Certainly, within the next few months if not weeks, a completed team capable of carrying out the 21st century vision of the country's new Prime Minister will form. Some will be new entrants, hopefully not entirely from within the portals of the administrative services, but from business, academics and broader civil society as well. After all, if ISRO is doing so much better than DRDO, surely at least a part of the reason must be the fact that the Department of Space is headed by an expert, but the officialdom of the Ministry of Defence is headed by a generalist civil servant. If experts such as M.S. Swaminathan or Anil Kakodkar were not given the administrative leeway that comes from heading departments relevant to their fields of endeavour, the country would have been the loser.
However, some in his team may themselves have smudged his image, by careless actions that are casually exposed in public. An example is the Home Ministry circular that had the potential to revive divisions over language that had been dormant since 1965. Fortunately, the PMO stepped in to douse the fire caused by the Home Ministry. Yet another embarrassment has been the Gopal Subramanium episode, when the IB and the CBI fell over each other to collect evidence of the former Solicitor-General's "unsuitability" for elevation to the Supreme Court, throwing up such laughable objections as the jurist asking the Divine for guidance (which deist does not?) or his knowing a lady PR specialist who has been close to several VVIPs cutting across parties, including more than a few in the present dispensation.

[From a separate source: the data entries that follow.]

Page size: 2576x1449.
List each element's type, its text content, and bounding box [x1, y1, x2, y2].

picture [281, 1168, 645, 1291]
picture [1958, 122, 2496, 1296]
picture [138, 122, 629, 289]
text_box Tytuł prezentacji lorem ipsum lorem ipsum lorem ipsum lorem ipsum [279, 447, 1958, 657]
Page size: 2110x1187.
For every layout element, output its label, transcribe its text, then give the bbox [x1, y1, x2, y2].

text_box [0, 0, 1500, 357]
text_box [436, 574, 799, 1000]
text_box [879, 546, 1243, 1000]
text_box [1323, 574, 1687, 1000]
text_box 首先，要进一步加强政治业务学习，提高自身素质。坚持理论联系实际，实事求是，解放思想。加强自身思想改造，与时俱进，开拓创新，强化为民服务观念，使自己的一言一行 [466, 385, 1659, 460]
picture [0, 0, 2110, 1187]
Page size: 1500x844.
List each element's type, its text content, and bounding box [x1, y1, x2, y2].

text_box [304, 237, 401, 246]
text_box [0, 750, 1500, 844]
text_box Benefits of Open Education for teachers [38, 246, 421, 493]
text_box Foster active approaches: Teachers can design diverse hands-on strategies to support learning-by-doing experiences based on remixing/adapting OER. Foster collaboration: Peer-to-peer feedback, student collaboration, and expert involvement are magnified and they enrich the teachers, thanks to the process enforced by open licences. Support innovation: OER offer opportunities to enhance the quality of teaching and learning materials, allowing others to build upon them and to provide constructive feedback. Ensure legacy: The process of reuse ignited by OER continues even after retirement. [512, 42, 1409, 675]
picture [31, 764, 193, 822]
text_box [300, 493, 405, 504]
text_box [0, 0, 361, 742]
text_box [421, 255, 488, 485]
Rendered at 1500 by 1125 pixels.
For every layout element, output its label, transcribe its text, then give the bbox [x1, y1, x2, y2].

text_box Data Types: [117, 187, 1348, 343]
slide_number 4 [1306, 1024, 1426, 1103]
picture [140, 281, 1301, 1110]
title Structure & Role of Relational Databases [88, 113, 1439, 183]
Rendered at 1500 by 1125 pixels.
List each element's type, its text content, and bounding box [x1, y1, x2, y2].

The Hindi circular was the brainchild of Home Minister Rajnath Singh, while the animus towards Gopal Subramanium has been traced to a former law minister in the UPA who is close to two ministers in the NDA council of ministers, and who apparently persuaded others to launch a series of media leaks targeting the former Solicitor-General, to discomfort from the general public at such character assassination. Those who have been given positions of high responsibility by Prime Minister Modi need to protect his name from getting affected by errors they sometimes make. A continuance of the sky-high image of Narendra Modi is crucial to his ensuring the cooperation of both officials and the public in his drive to raise growth rates to two digits, hopefully to the 15% level reached in China during some of the Deng years. Should he succeed, that would not just be a great legacy, but more importantly, the means of deliverance from effective poverty for 700 million of our citizens, as at present, less than 500 million have a standard of life that can be considered even barely adequate by any civilised standard.